All the proves is confirmation bias. If people think the SEC is very good and then SEC teams lose a game to each other, they don’t get knocked down because everyone thinks its such a tough conference that one loss is ok.
South Carolina has lost two games and their best win is against Georgia. The next best win would be what? Missouri, Kentucky, Tennessee? Georgia’s best win is Florida but they lost badly to a South Carolina team that hasn’t proven a thing against anyone of substance. You can continue to use this logic.
Ed Feng says
Well, I certainly have my biases. And so do my friends down South.
But my rankings do not. There’s nothing human about the 5 SEC teams in the top 10 right now.
Crap, I made a mistake. There are 6 SEC teams in the top 10. I skipped LSU.
I can respect a quant based approach and its certainly better than the always subjective eye test, but things seem to get muddied when the only above average team a particular team plays is against another team that does the same thing. Sounds confusing so I’ll lay it out like this.
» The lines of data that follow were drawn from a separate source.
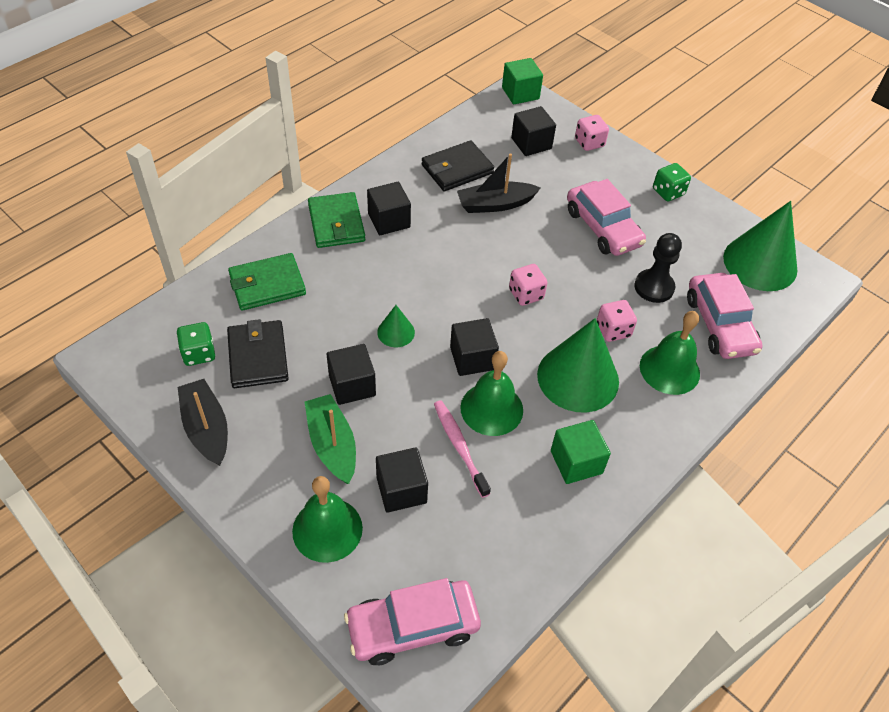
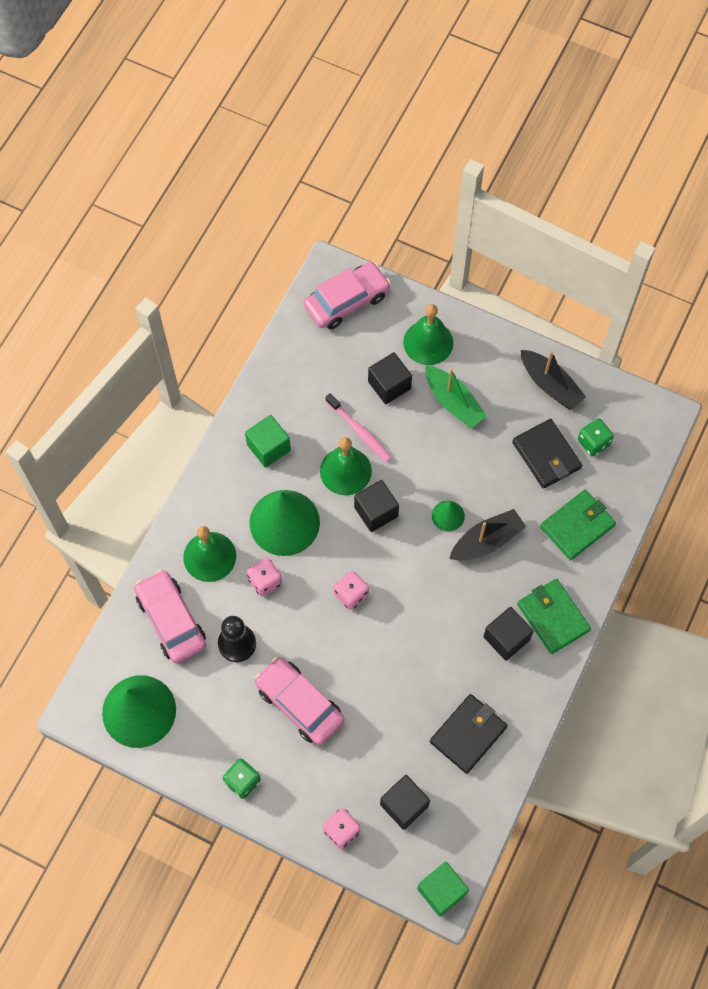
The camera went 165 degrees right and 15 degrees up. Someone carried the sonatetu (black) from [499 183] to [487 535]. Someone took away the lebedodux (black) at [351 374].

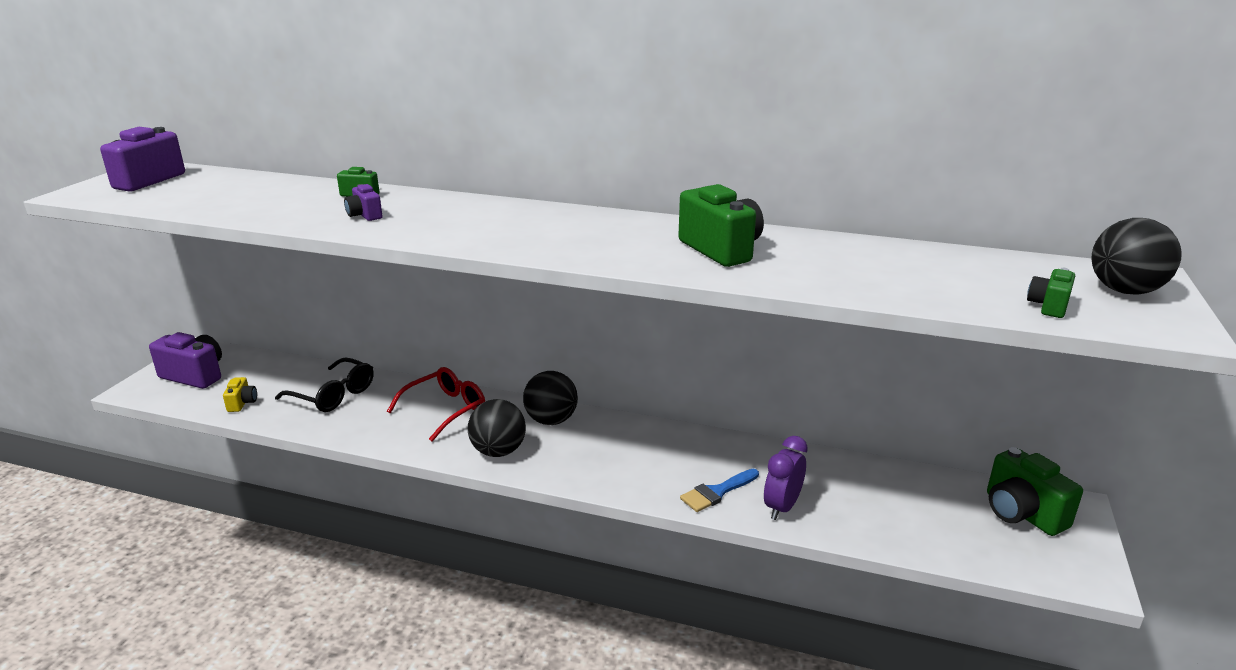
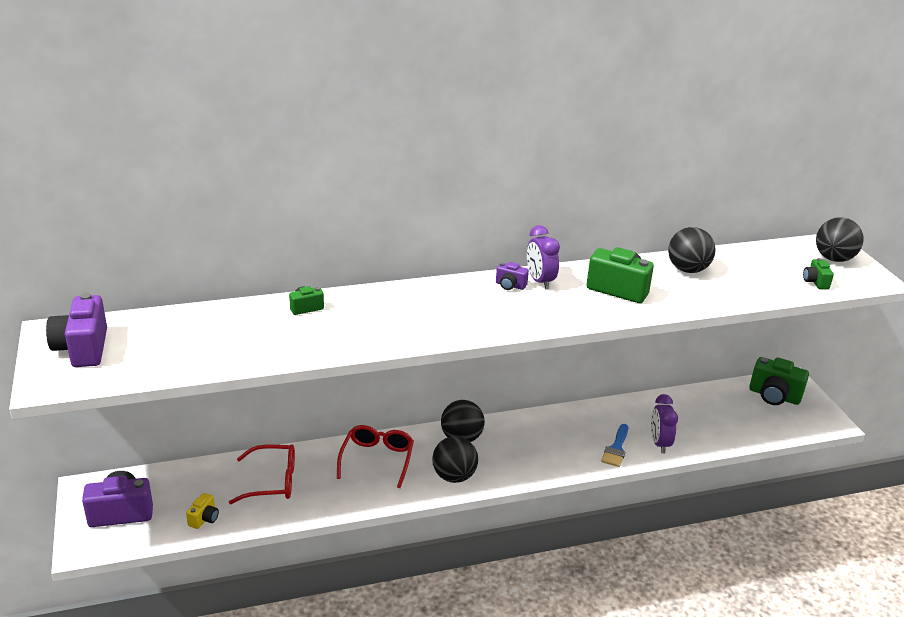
The camera went 35 degrees left and 5 degrees up. Someone rotated the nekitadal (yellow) at [240 394] by 60 degrees clockwise. Someone repainted the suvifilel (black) at [324 384], which became the suvifilel (red) at [262 474]. Someone carried the nekitadal (purple) from [363 202] to [512 276]. Someone put down the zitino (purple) at [543 257]. Someone put down the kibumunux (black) at [692 250].

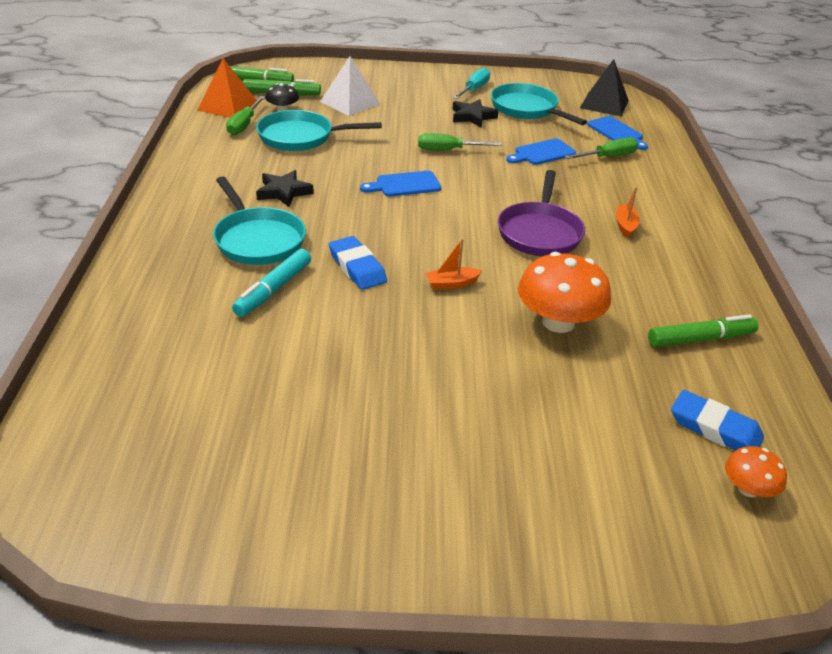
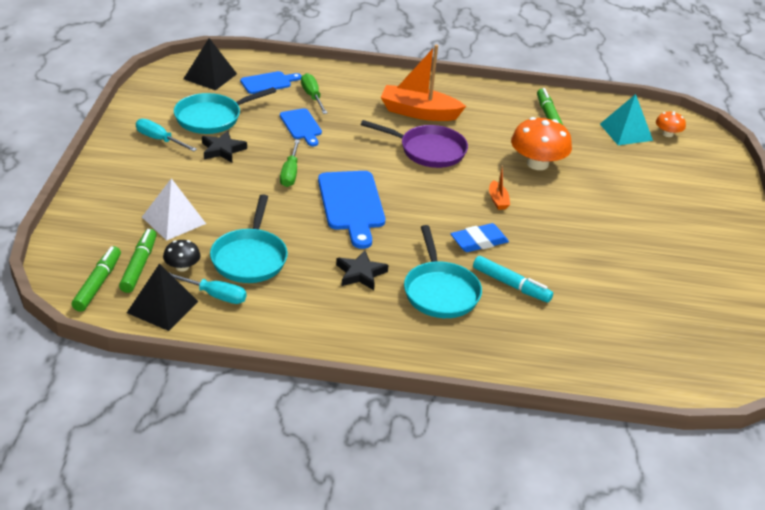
The camera went 85 degrees left and 0 degrees up. Someone repainted the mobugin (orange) at [227 88], which became the mobugin (black) at [162 297]. Someone repainted the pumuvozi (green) at [245 115], which became the pumuvozi (turquoise) at [208 288]. Someone scaled the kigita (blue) at [400 184] by 1.71. Someone scaled the sonatetu (orange) at [628 212] by 2.21. Someone rotated the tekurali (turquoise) at [259 220] by 105 degrees clockwise. Someone swapped the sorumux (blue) at [717 420] for the mobugin (turquoise) at [626 119].

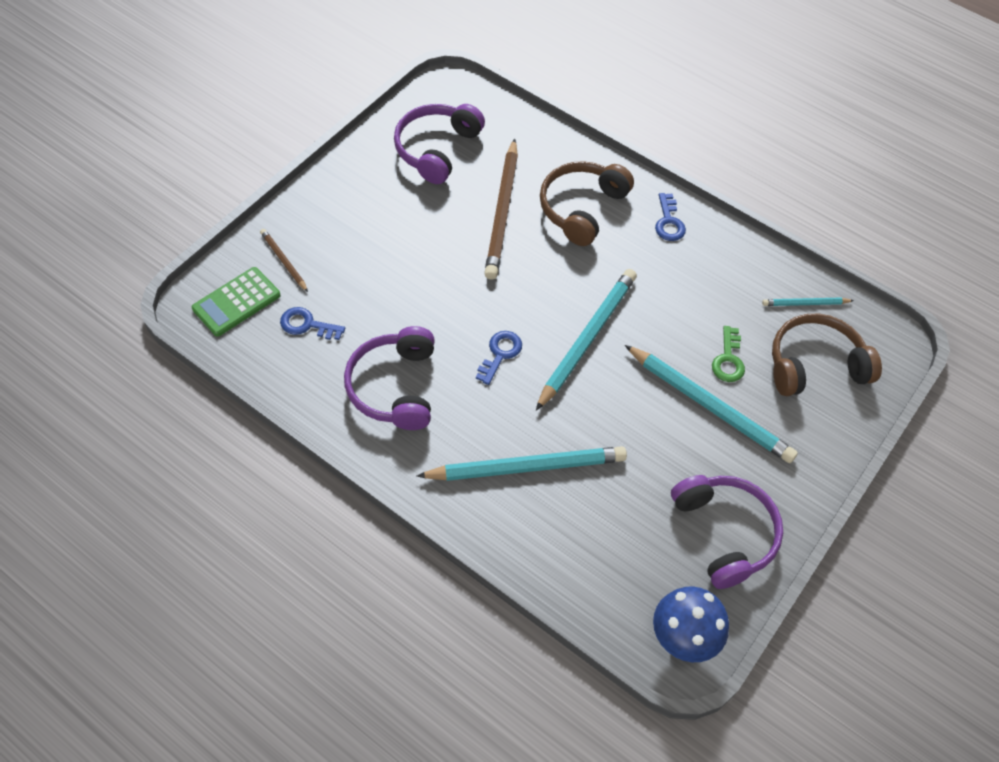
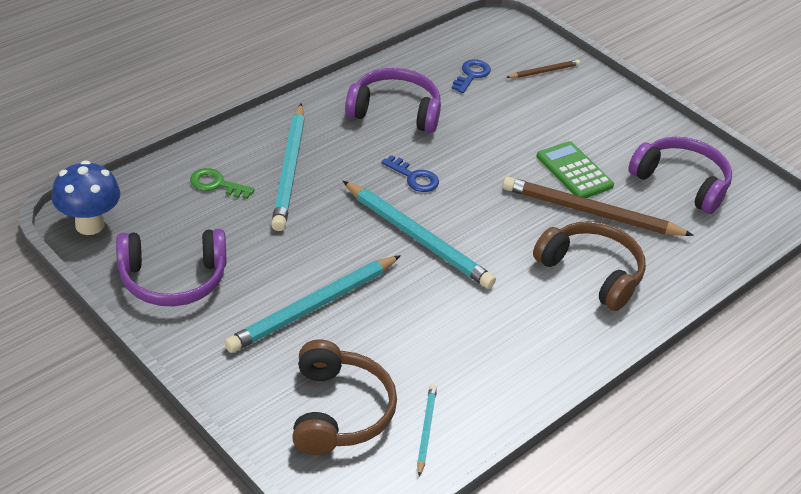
The camera went 100 degrees right and 15 degrees down. Someone carried the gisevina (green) from [728 354] to [222 183]. Someone carried the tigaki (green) from [236 301] to [575 169]. Someone took away the gisevina (blue) at [670 217].

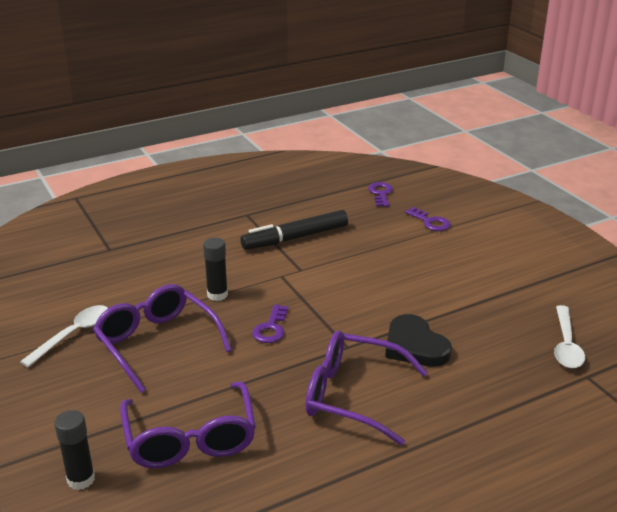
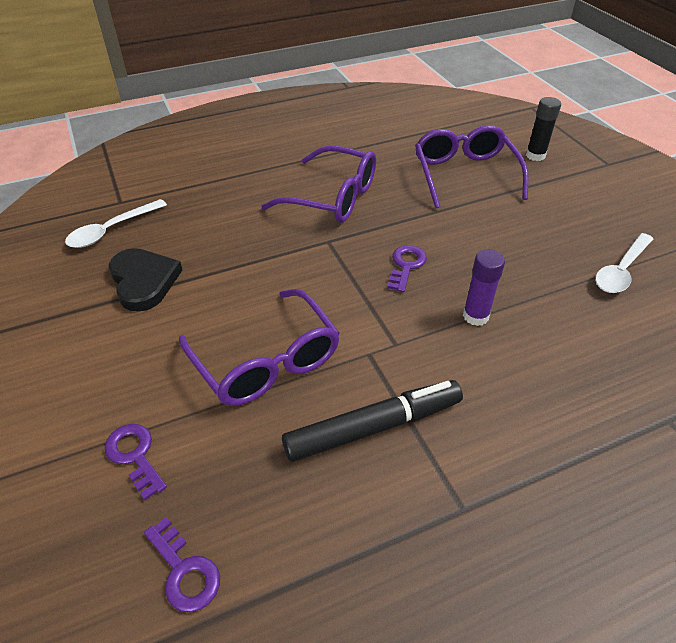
The camera went 175 degrees left and 15 degrees up. Someone rotated the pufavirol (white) at [569 336] by 150 degrees counterclockwise. Someone carried the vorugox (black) from [418 340] to [145 280]. Someone rotated the gisevina (purple) at [380 194] by 45 degrees counterclockwise. Someone carried the suvifilel (purple) from [162 338] to [259 347]. Someone repainted the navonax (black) at [215 269], which became the navonax (purple) at [484 287].

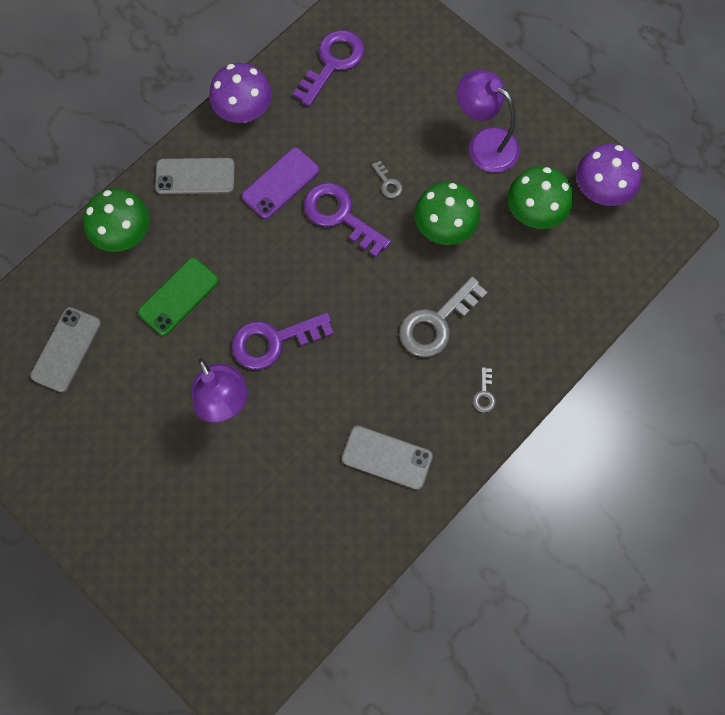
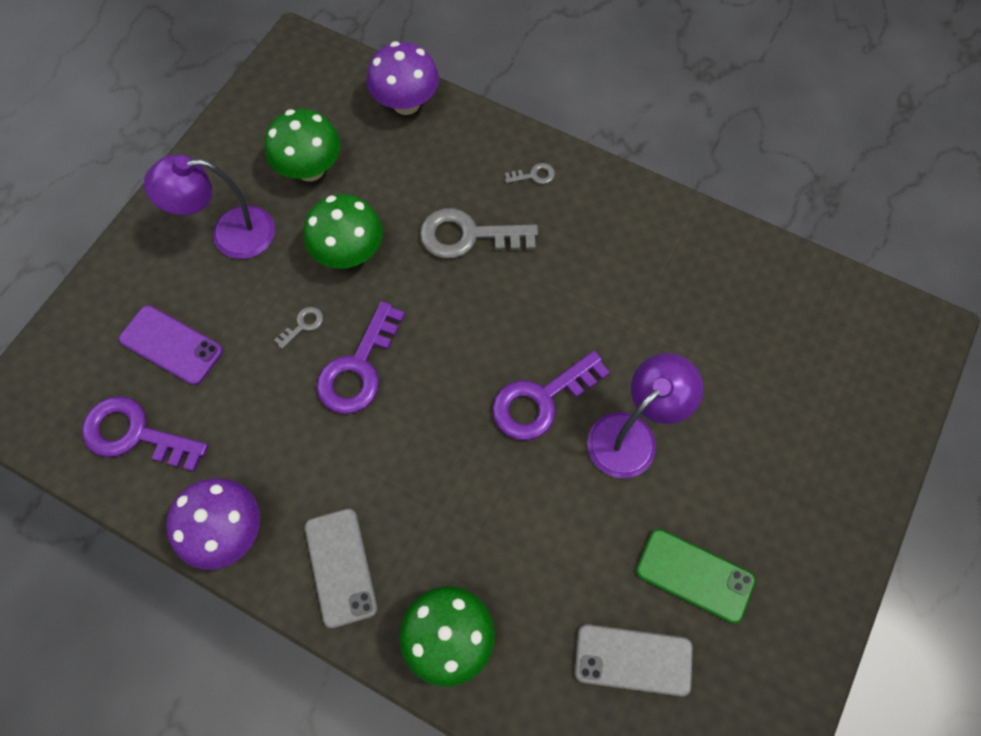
The camera went 105 degrees left and 5 degrees down. Someone carried the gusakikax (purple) from [281 183] to [171 345]. Someone rotated the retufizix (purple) at [488 121] by 60 degrees clockwise. Someone carried the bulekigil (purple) from [609 175] to [403 78]. Someone rotated the gisevina (grey) at [443 316] by 150 degrees clockwise. Someone rotated the gisevina (purple) at [283 341] by 90 degrees clockwise. Someone carried the gusakikax (green) from [178 296] to [695 576]. Someone took away the gusakikax (grey) at [387 458].

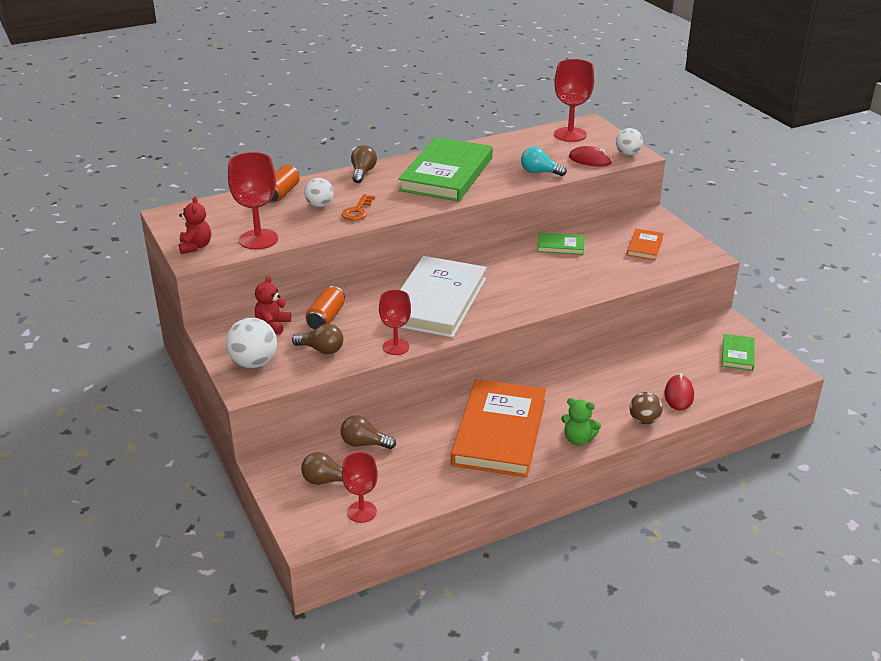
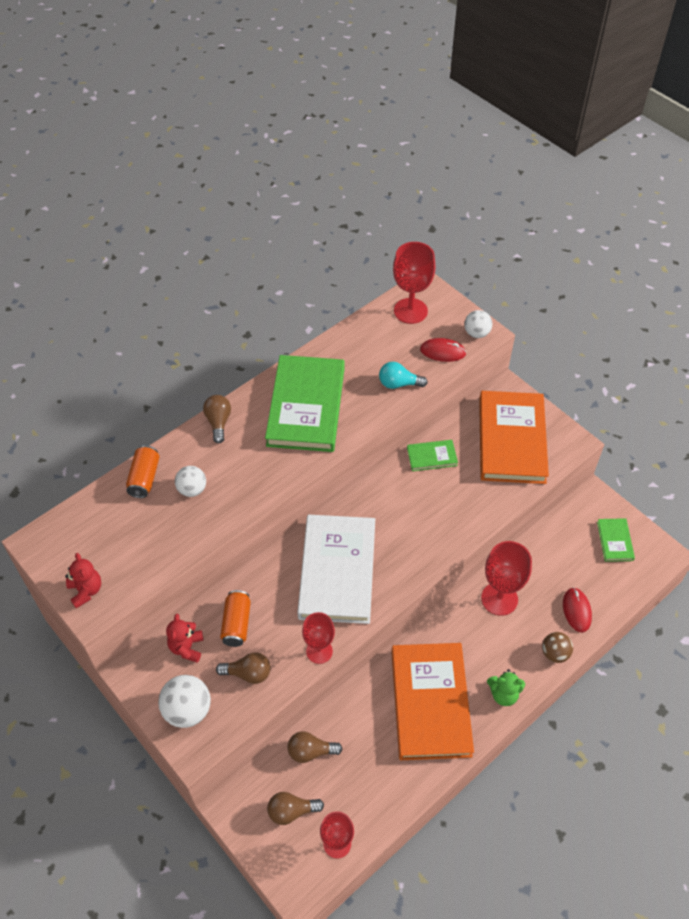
The camera went 15 degrees left and 20 degrees up. Someone scaled the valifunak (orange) at [645 244] by 2.24. Someone carried the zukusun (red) from [253 201] to [506 578]. Someone took away the gisevina (orange) at [358 207].

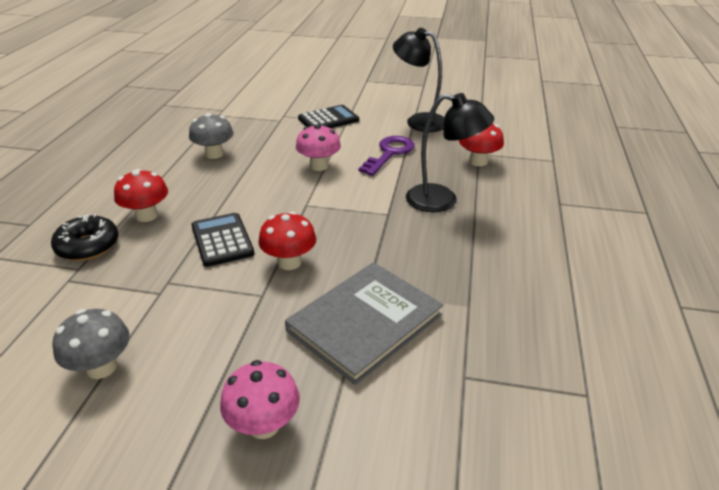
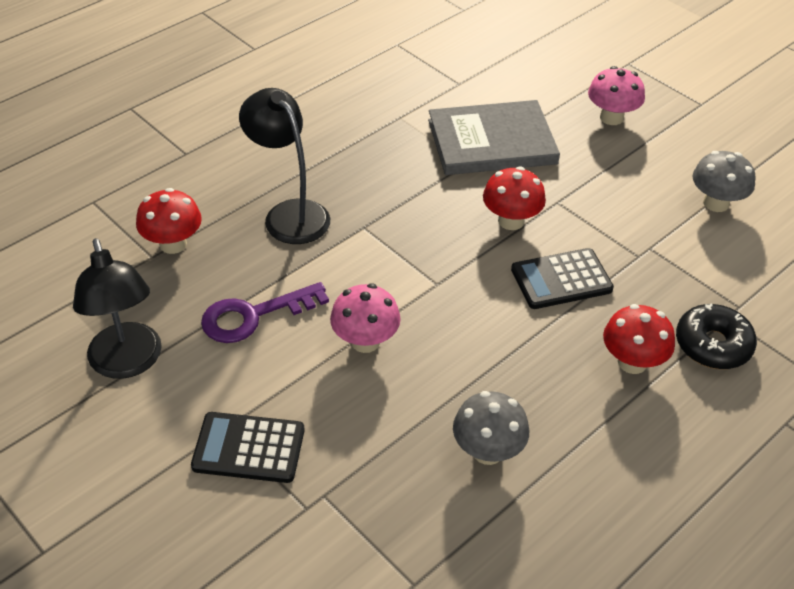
The camera went 145 degrees left and 10 degrees up. Someone rotated the tigaki (black) at [222 240] by 60 degrees clockwise.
How do we know South Carolina is good? Their 6 conference wins have come against teams with a combined conf record of 13-21. Eliminate Georgia and its 6-20. But Georgia is a good win. Or is it? Their 7 conf wins have come against opponents with a combined SEC record of 15-33. Eliminate Florida and it’s 8-32. So South Carolina is good because they beat Georgia who beat Florida?
This seems to a lot of transitive property at work. Yes, the SEC has some very good teams, but it’s ridiculous to say that the top 10 teams in the country are all in that conference when the conference itself is very top heavy. So each team loses a game to another top team and its fine, ignoring the fact that the vast majority of their wins have come against bad teams. We don’t know how good the SEC is because for the most part, they don’t play anyone of merit outside the conference and pad their schedules with bottom tier FBS and even FCS schools.
Ed Feng says
The 6 SEC teams in the top 10 results from 2 factors:
1. large margin of victory in out of conference wins. Bama over Michigan comes to mind first.
2. these 6 teams with big margin of victory over the lower teams in the conference.
While the SEC certainly doesn’t challenge itself out of conference as well as it should, they do have big games coming up: South Carolina against Clemson, Florida against Florida State. We’ll see how these games turn out, as well as bowl games.
Asked another way: What out of conference wins are making the sec so strong? Presumably your metrics wouldn’t reward for in conference unless those were validated by out of conference results. Can you point to a few(?) games whose results are propelling the sec to the top? If one or two had gone differently, would it affect you rankings in any material way?